La trama è di un’innocenza al limite dell’ingenuo ma i versi di Charlez Ramuz messi in musica da Stravinskij ne fanno un’ironica ma profonda considerazione sulla condizione umana. Oppure una parabola: il diavolo, subdolo ed ingannatore che promette ricchezza e felicità al povero soldatino, viene da quest’ultimo sconfitto. E’ anti-comunista perché il diavolo è – lo ha detto lo stesso compositore – il Soviet che tutto promette e nulla dà.

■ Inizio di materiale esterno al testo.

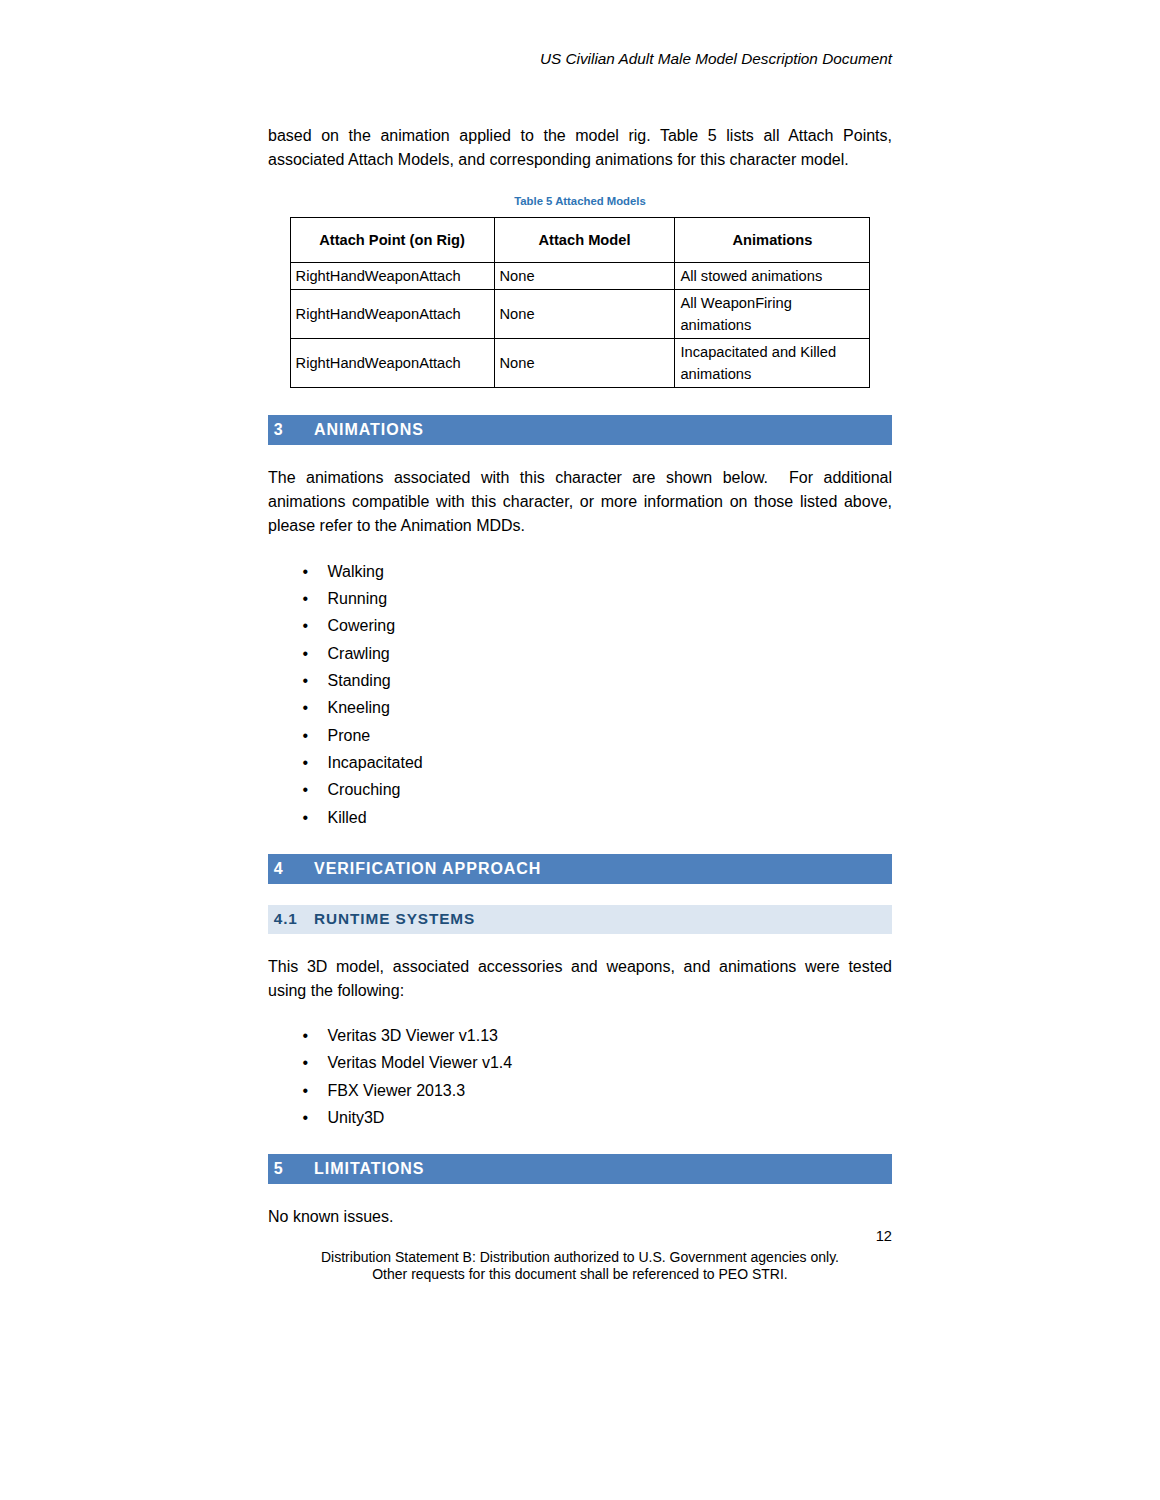US Civilian Adult Male Model Description Document
based on the animation applied to the model rig. Table 5 lists all Attach Points, associated Attach Models, and corresponding animations for this character model.
Table 5 Attached Models
| Attach Point (on Rig) | Attach Model | Animations |
| --- | --- | --- |
| RightHandWeaponAttach | None | All stowed animations |
| RightHandWeaponAttach | None | All WeaponFiring animations |
| RightHandWeaponAttach | None | Incapacitated and Killed animations |
3 ANIMATIONS
The animations associated with this character are shown below. For additional animations compatible with this character, or more information on those listed above, please refer to the Animation MDDs.
Walking
Running
Cowering
Crawling
Standing
Kneeling
Prone
Incapacitated
Crouching
Killed
4 VERIFICATION APPROACH
4.1 RUNTIME SYSTEMS
This 3D model, associated accessories and weapons, and animations were tested using the following:
Veritas 3D Viewer v1.13
Veritas Model Viewer v1.4
FBX Viewer 2013.3
Unity3D
5 LIMITATIONS
No known issues.
12
Distribution Statement B: Distribution authorized to U.S. Government agencies only.
Other requests for this document shall be referenced to PEO STRI.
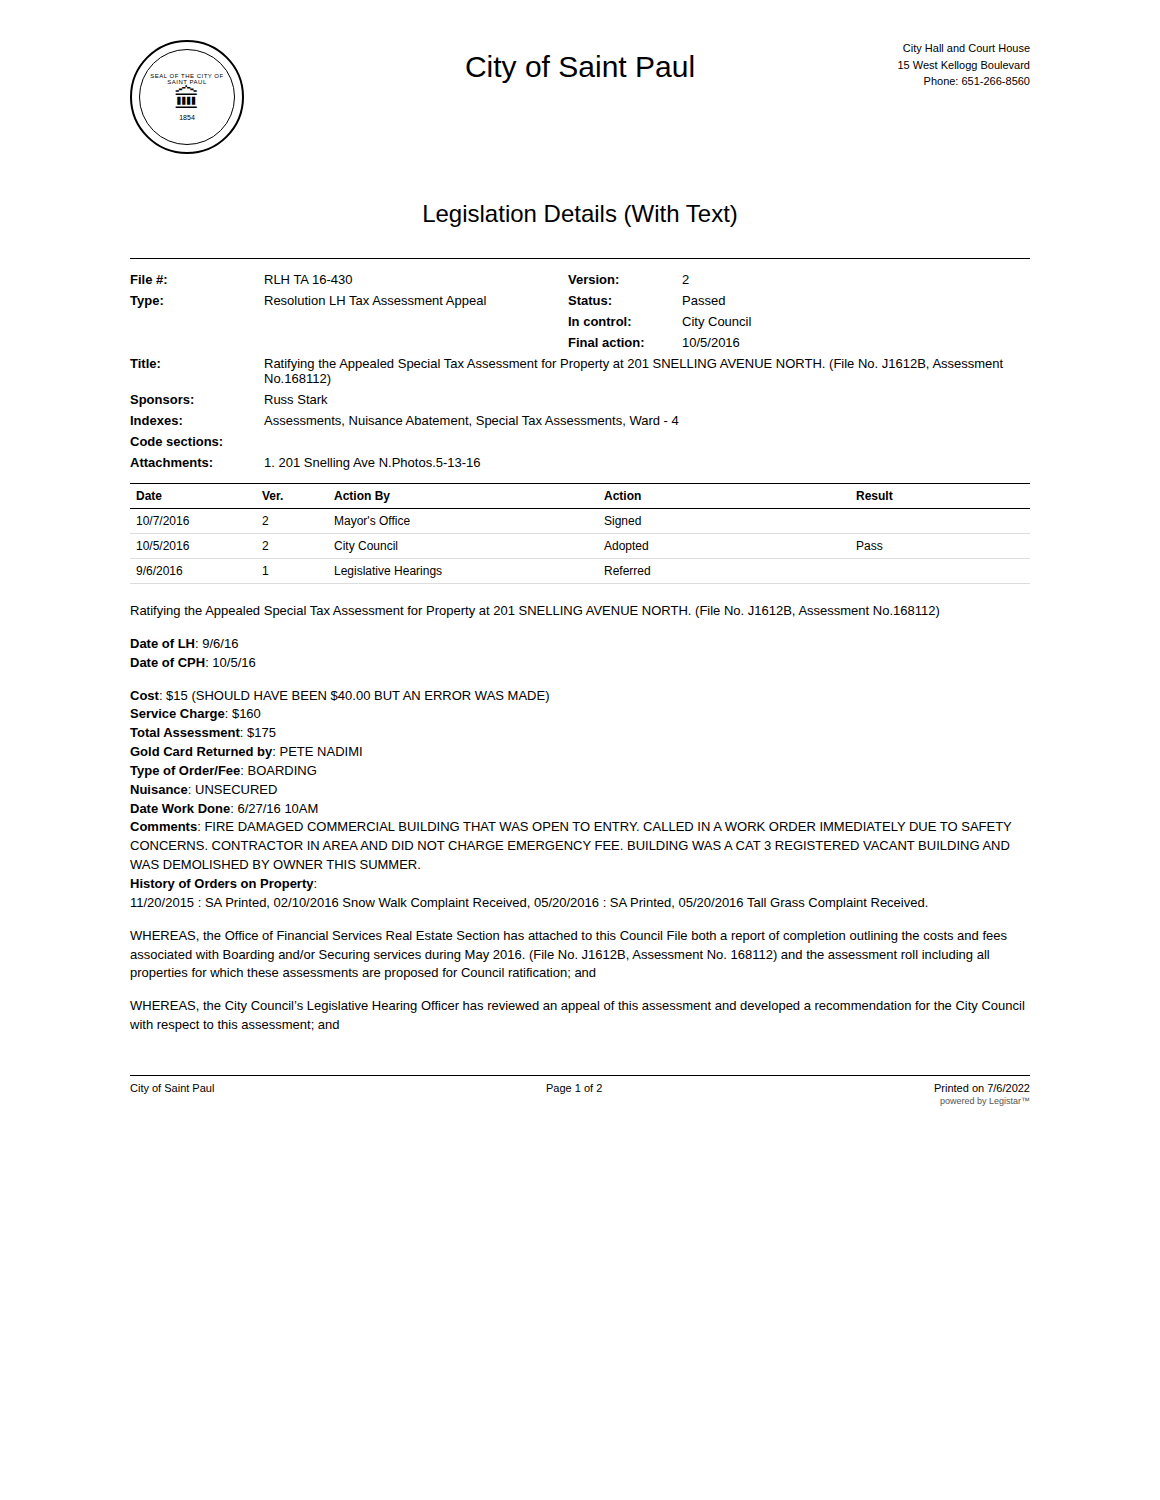SEAL OF THE CITY OF SAINT PAUL
🏛
1854
City Hall and Court House
15 West Kellogg Boulevard
Phone: 651-266-8560
City of Saint Paul
Legislation Details (With Text)
| File #: | RLH TA 16-430 | Version: | 2 | |
| Type: | Resolution LH Tax Assessment Appeal | Status: | Passed | |
| | | In control: | City Council | |
| | | Final action: | 10/5/2016 | |
| Title: | Ratifying the Appealed Special Tax Assessment for Property at 201 SNELLING AVENUE NORTH. (File No. J1612B, Assessment No.168112) |
| Sponsors: | Russ Stark |
| Indexes: | Assessments, Nuisance Abatement, Special Tax Assessments, Ward - 4 |
| Code sections: | |
| Attachments: | 1. 201 Snelling Ave N.Photos.5-13-16 |
| Date | Ver. | Action By | Action | Result |
| --- | --- | --- | --- | --- |
| 10/7/2016 | 2 | Mayor's Office | Signed | |
| 10/5/2016 | 2 | City Council | Adopted | Pass |
| 9/6/2016 | 1 | Legislative Hearings | Referred | |
Ratifying the Appealed Special Tax Assessment for Property at 201 SNELLING AVENUE NORTH. (File No. J1612B, Assessment No.168112)
Date of LH: 9/6/16
Date of CPH: 10/5/16
Cost: $15 (SHOULD HAVE BEEN $40.00 BUT AN ERROR WAS MADE)
Service Charge: $160
Total Assessment: $175
Gold Card Returned by: PETE NADIMI
Type of Order/Fee: BOARDING
Nuisance: UNSECURED
Date Work Done: 6/27/16 10AM
Comments: FIRE DAMAGED COMMERCIAL BUILDING THAT WAS OPEN TO ENTRY. CALLED IN A WORK ORDER IMMEDIATELY DUE TO SAFETY CONCERNS. CONTRACTOR IN AREA AND DID NOT CHARGE EMERGENCY FEE. BUILDING WAS A CAT 3 REGISTERED VACANT BUILDING AND WAS DEMOLISHED BY OWNER THIS SUMMER.
History of Orders on Property:
11/20/2015 : SA Printed, 02/10/2016 Snow Walk Complaint Received, 05/20/2016 : SA Printed, 05/20/2016 Tall Grass Complaint Received.
WHEREAS, the Office of Financial Services Real Estate Section has attached to this Council File both a report of completion outlining the costs and fees associated with Boarding and/or Securing services during May 2016. (File No. J1612B, Assessment No. 168112) and the assessment roll including all properties for which these assessments are proposed for Council ratification; and
WHEREAS, the City Council’s Legislative Hearing Officer has reviewed an appeal of this assessment and developed a recommendation for the City Council with respect to this assessment; and
City of Saint Paul
Page 1 of 2
Printed on 7/6/2022
powered by Legistar™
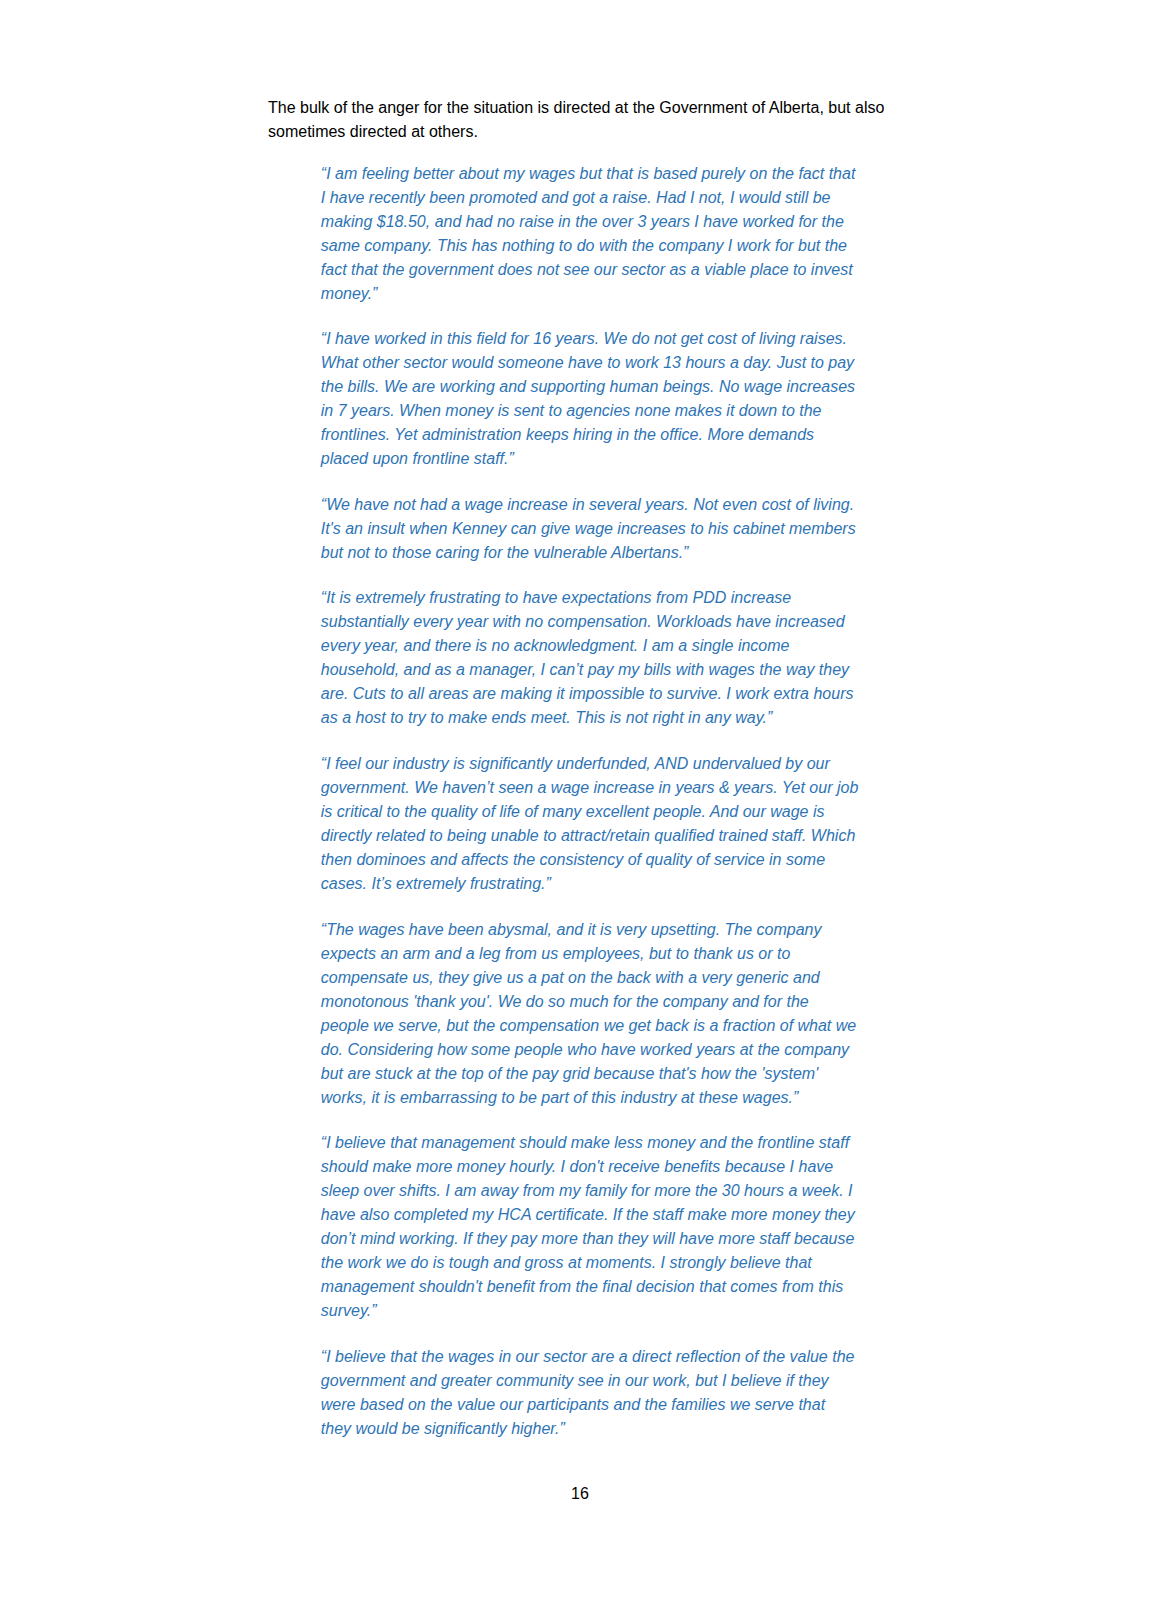The bulk of the anger for the situation is directed at the Government of Alberta, but also sometimes directed at others.
“I am feeling better about my wages but that is based purely on the fact that I have recently been promoted and got a raise. Had I not, I would still be making $18.50, and had no raise in the over 3 years I have worked for the same company. This has nothing to do with the company I work for but the fact that the government does not see our sector as a viable place to invest money.”
“I have worked in this field for 16 years. We do not get cost of living raises. What other sector would someone have to work 13 hours a day. Just to pay the bills. We are working and supporting human beings. No wage increases in 7 years. When money is sent to agencies none makes it down to the frontlines. Yet administration keeps hiring in the office. More demands placed upon frontline staff.”
“We have not had a wage increase in several years. Not even cost of living. It's an insult when Kenney can give wage increases to his cabinet members but not to those caring for the vulnerable Albertans.”
“It is extremely frustrating to have expectations from PDD increase substantially every year with no compensation. Workloads have increased every year, and there is no acknowledgment. I am a single income household, and as a manager, I can’t pay my bills with wages the way they are. Cuts to all areas are making it impossible to survive. I work extra hours as a host to try to make ends meet. This is not right in any way.”
“I feel our industry is significantly underfunded, AND undervalued by our government. We haven’t seen a wage increase in years & years. Yet our job is critical to the quality of life of many excellent people. And our wage is directly related to being unable to attract/retain qualified trained staff. Which then dominoes and affects the consistency of quality of service in some cases. It’s extremely frustrating.”
“The wages have been abysmal, and it is very upsetting. The company expects an arm and a leg from us employees, but to thank us or to compensate us, they give us a pat on the back with a very generic and monotonous 'thank you'. We do so much for the company and for the people we serve, but the compensation we get back is a fraction of what we do. Considering how some people who have worked years at the company but are stuck at the top of the pay grid because that's how the 'system' works, it is embarrassing to be part of this industry at these wages.”
“I believe that management should make less money and the frontline staff should make more money hourly. I don't receive benefits because I have sleep over shifts. I am away from my family for more the 30 hours a week. I have also completed my HCA certificate. If the staff make more money they don’t mind working. If they pay more than they will have more staff because the work we do is tough and gross at moments. I strongly believe that management shouldn't benefit from the final decision that comes from this survey.”
“I believe that the wages in our sector are a direct reflection of the value the government and greater community see in our work, but I believe if they were based on the value our participants and the families we serve that they would be significantly higher.”
16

Attenzione pochi sanno che Stravinskij, morto nella propria villa vicina a New York, chiese di essere sepolto in Italia per (lo è nel cimitero di Venezia) e che, nonostante la sua avversione al comunismo, era assolutamente apolitico, come rivela un’intervista data in Francia, durante il Fronte Popolare, in cui dice di “aborrire” la sinistra, “detestare” la destra e che il centro gli “fa semplicemente schifo”.

L’orchestra del Teatro dell’Opera di Roma ha presentato un’edizione senza inutili abbellimenti, come fecero una decina di anni fa sia lo stesso Teatro dell’Opera in un’edizione scenica al Teatro Nazionale sia il Roma-Europa Festival al Teatro India.

Beppe Barra era la voce recitante che interpretava con sagacia i vari ruoli . Efficace l’ensemble anche se il direttore Carlo Donadio avrebbe dovuto curare di più gli impasti (a volte gli ottoni predicavano sugli altri) e fare attenzione di non coprire la voce di Barra. Bravi i solisti, soprattutto Vincenzo Bolognese al violino, Massimo Ceccarelli al contrabbasso Rocco Luigi Bitondo alla batteria ed i legni (Angelo De Angelis , Eliseo Smordoni) . Un po’ troppo bandistici gli ottoni (Davide Simoncini e Angelo De Angelis).